Die betroffenen Produkte sind eine Auswahl an verschiedenen Produkten wie ETFs, Derivate und Zertifikate. Die neue Regulierung verpflichtet die Emittenten dieser Produkte den Kunden Informationsdokumente zur Verfügung zu stellen.
Der Gesetzgeber hat für Deutschland entschieden, dass die Dokumentation für ETCs, ETNs und Derivate und Zertifikate nur in Deutsch zur Verfügung gestellt werden kann. Für ETFs sind diese teilweise auch in anderen Sprachen erlaubt.
Aus diesem Grund werden alle Produkte nicht mehr verfügbar sein, für welche der Emittent keine Dokumente in der verpflichtenden Sprache liefert.
Wenn Sie eines dieser Produkte am 3. Januar halten, können Sie diese weiterhin halten oder verkaufen.Sie finden mehr Informationen zu diesen Veränderungen in unserem Helpcenter.

Und weiter aus Mitteilungen (von 01.08.2018):

Ausländische ETFs und Zertifikate
Die geltende europäische Gesetzgebung verpflichtet die Emittenten von Zertifikaten und ETFs Informationsdokumente zu Ihren Produkten zur Verfügung zu stellen. Das Ziel dieser Dokumente ist, den Anleger zu informieren und zu schützen. Sofern die notwendigen Dokumente bisher nicht vorliegen, sind die betroffenen Produkte seit dem 2. Januar 2018 nicht mehr über unsere Plattform verfügbar. Diese Beschränkung bleibt so lange bestehen, bis die korrekten Dokumente vom Emittenten zur Verfügung gestellt werden. Das Halten und Verkaufen dieser Produkte ist weiterhin möglich.

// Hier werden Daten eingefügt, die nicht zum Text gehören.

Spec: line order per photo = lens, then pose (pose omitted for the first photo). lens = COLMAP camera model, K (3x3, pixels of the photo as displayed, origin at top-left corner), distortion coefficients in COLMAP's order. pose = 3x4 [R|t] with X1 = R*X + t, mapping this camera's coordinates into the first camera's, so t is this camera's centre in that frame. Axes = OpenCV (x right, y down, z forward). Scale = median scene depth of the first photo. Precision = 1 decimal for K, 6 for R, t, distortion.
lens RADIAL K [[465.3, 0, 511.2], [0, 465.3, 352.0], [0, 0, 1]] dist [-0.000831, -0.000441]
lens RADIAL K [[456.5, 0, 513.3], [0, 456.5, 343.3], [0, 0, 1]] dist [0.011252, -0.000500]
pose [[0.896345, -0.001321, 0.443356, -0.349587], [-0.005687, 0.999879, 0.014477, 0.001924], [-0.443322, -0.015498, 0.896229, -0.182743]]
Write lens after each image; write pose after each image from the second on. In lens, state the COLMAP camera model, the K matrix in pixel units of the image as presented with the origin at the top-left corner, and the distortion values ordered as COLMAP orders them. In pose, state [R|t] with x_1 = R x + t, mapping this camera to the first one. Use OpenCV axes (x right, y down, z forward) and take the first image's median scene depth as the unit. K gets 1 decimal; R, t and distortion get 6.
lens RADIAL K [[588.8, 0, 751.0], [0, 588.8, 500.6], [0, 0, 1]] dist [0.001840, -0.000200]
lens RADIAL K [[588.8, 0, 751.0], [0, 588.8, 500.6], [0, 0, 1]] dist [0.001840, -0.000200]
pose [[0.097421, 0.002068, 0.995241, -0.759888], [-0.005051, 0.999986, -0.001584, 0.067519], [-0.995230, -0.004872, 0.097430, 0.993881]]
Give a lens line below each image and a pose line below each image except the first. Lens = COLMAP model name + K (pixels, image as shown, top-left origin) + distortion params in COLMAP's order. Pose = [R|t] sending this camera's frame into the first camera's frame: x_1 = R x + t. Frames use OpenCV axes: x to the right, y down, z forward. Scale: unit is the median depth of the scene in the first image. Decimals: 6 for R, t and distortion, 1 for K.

Was bedeutet das für uns?! U.a., dass wir nicht mehr TLT (iShares 20+ Year Treasury Bond ETF) handeln können! Also keinen Zugriff auf amerikanischen Treasuries haben, die quasi risikolos sind und – im Unterschied zu Bundesanleihen – gute Zinsen anbieten!

Unsere rhetorische Frage ist: sind die Privatinvestoren dadurch besser geschützt, dass denen untersagt wird, die amerikanischen Staatsanleihen (günstig) zu kaufen?!
Ist ein solches Blatt* – welches lt. PRIIPs nicht fehlen darf – wirklich informativ?..



Viel besserer Anlegerschütz könnte man dadurch erreichen, dass man die Grundlagen der Financial Literacy in das Schulprogramm eingeführt hätte. Dadurch könnte man auch die Mathe-Unterricht nicht so trocken machen: Bruchzahlen, Potenz und Logarithmen, Wahrscheinlichkeitsrechnung und viel mehr lassen sich organisch anhand der wahren Probleme aus Finanzwelt erklären. Aber der Vater Staat will seine Bürger anscheinend für die Dummen halten. Und es wird wohl auch so sein, solang die Bürger bei der Wahl nicht das Gegenteil nachweisen.


*Das PRIIPs Info Blatt von ComStage DivDAX® UCITS ETF haben wir als Beispiel willkürlich gewählt. Ein solches Blatt muss bei jedem ETF in Deutscher Sprache vorhanden sein. iShares 20+ Year Treasury Bond ETF darf man nicht (mehr) kaufen nur weil ein solches Blatt fehlt.